Freddie Mac, the large federally controlled mortgage guarantor, announced it would allow unemployed borrowers to delay mortgage payments for up to 12 months under a new plan.

Mortgage servicers with Freddie-owned or guaranteed loans will be allowed to give six months of forbearance without approval, and an additional six monts with Freddie Mac approval. Previously, servicers were allowed to give three months of delays without approval or six months with reduced payments.

These expanded forbearance periods will provide families facing prolonged periods of unemployment with a greater measure of security by giving them more time to find new employment and resolve their delinquencies, Tracy Mooney, senior vice president of single-family servicing and RECO at Freddie Mac, said Friday in a statement. We believe this will put more families back on track to successful long-term homeownership.

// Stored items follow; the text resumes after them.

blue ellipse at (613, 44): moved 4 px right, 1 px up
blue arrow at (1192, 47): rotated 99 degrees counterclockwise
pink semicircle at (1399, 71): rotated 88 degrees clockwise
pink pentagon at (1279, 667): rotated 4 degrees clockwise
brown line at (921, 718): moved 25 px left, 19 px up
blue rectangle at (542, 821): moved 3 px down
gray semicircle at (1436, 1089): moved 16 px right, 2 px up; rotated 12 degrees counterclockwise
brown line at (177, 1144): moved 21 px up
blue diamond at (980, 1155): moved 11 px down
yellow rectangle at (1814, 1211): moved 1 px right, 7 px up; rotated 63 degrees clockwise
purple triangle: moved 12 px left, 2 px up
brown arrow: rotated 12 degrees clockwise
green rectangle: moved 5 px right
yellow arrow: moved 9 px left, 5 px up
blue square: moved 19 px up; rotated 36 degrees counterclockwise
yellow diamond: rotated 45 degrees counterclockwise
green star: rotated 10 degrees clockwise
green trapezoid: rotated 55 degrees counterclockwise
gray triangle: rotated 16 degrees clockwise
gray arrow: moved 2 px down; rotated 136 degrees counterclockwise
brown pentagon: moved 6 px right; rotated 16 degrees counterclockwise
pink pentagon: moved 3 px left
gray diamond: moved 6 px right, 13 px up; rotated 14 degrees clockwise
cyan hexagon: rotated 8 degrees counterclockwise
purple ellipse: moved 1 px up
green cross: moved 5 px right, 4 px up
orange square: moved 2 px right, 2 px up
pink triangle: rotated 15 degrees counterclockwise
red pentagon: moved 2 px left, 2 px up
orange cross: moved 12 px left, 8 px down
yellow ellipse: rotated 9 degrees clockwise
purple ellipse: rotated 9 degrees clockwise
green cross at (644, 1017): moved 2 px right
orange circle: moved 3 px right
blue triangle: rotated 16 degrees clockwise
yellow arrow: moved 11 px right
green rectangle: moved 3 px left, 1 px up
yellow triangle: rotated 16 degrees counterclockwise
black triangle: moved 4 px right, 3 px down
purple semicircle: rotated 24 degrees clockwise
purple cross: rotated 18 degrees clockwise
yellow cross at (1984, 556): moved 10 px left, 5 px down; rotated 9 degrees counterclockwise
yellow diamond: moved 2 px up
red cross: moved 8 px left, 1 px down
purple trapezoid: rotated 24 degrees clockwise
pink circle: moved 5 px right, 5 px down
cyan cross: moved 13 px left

According to the agency's statistics, almost 10 percent of mortgage delinquences were tied to borrower unemployment. The new options will take effect Feb. 1.

Separately, Freddie Mac said it would launch a free online database for investors and analysts to monitor its multifamily mortgage-backed securities known as K-Deals. The database will include over 1,300 loans and $22 billion in securities and will be launched on Jan. 17.

Investors want transparency and easy access to investment information. This new tool should enable anyone to easily track and analyze data for all our K-Deals, said David Brickman, senior vice president of Freddie Mac Multifamily, in a statement.